- _SUPPLIED MATERIAL_:
::::
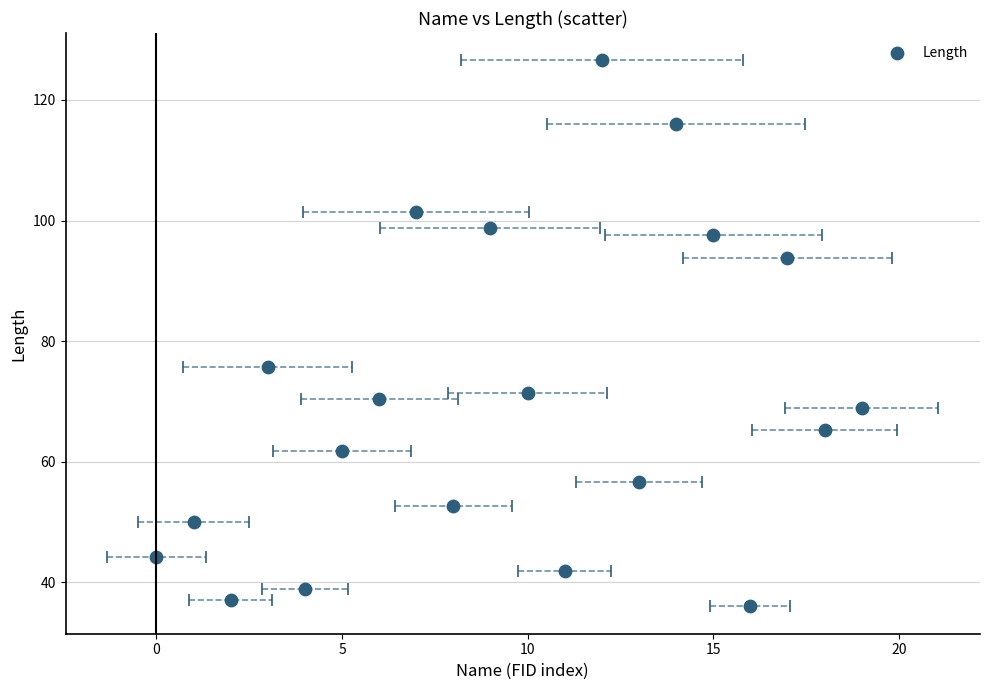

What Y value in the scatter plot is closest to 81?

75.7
::::
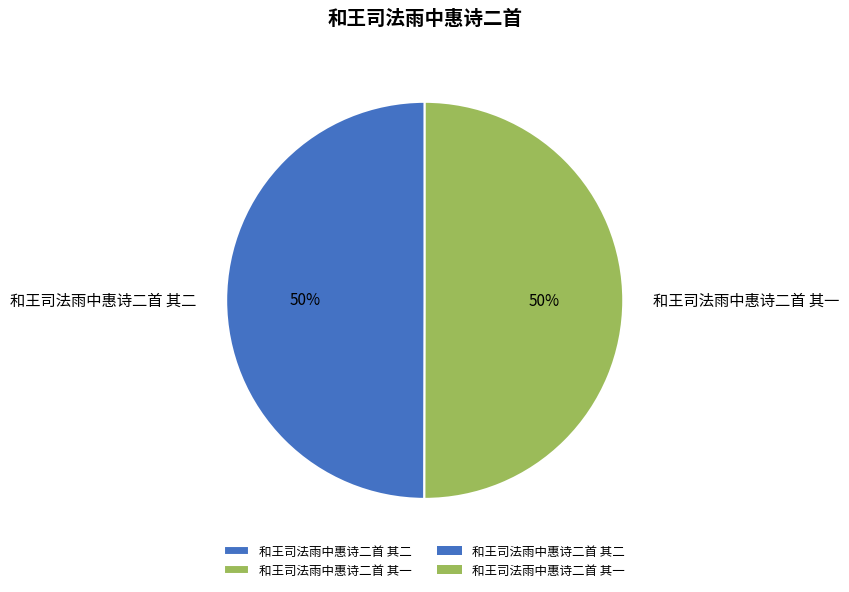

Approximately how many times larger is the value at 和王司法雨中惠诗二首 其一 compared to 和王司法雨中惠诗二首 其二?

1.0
::::
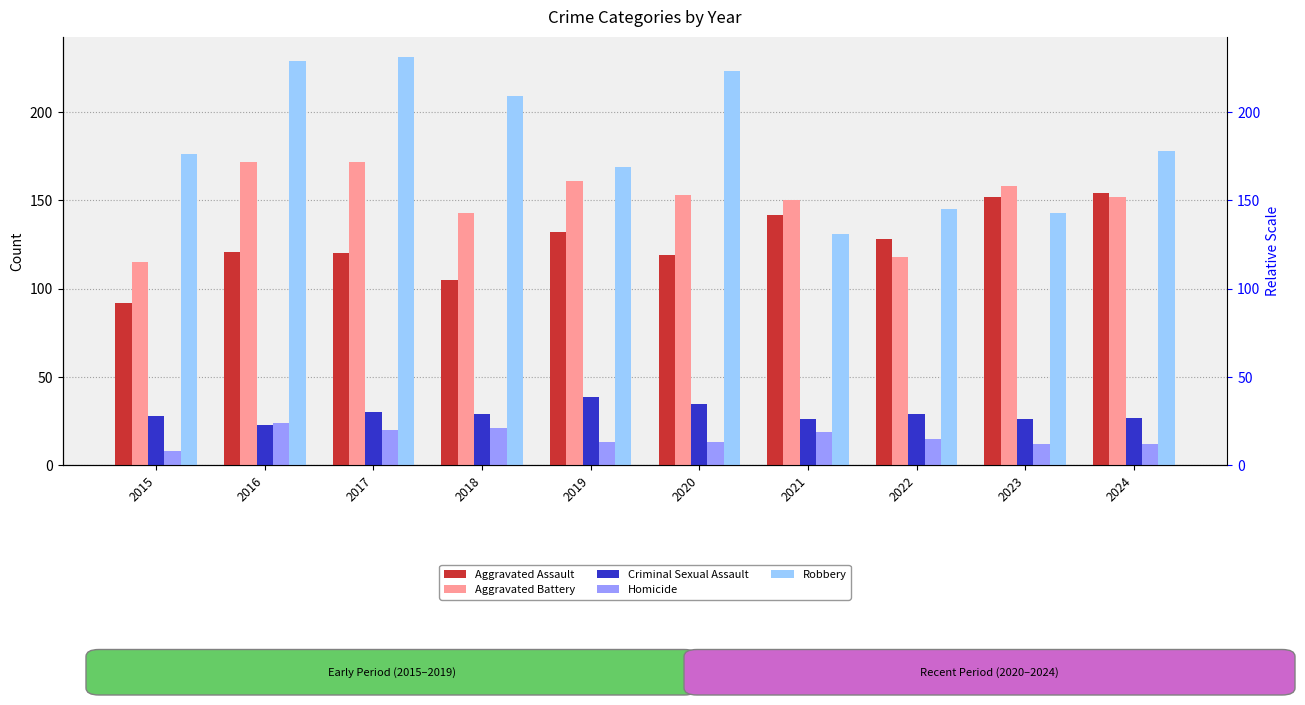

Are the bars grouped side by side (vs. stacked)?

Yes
::::
- _TASK DETAILS_: Count the lines in the records above that contain the string "value", matching case exactly. Reply with the number only.

- _TASK RESULT_: 2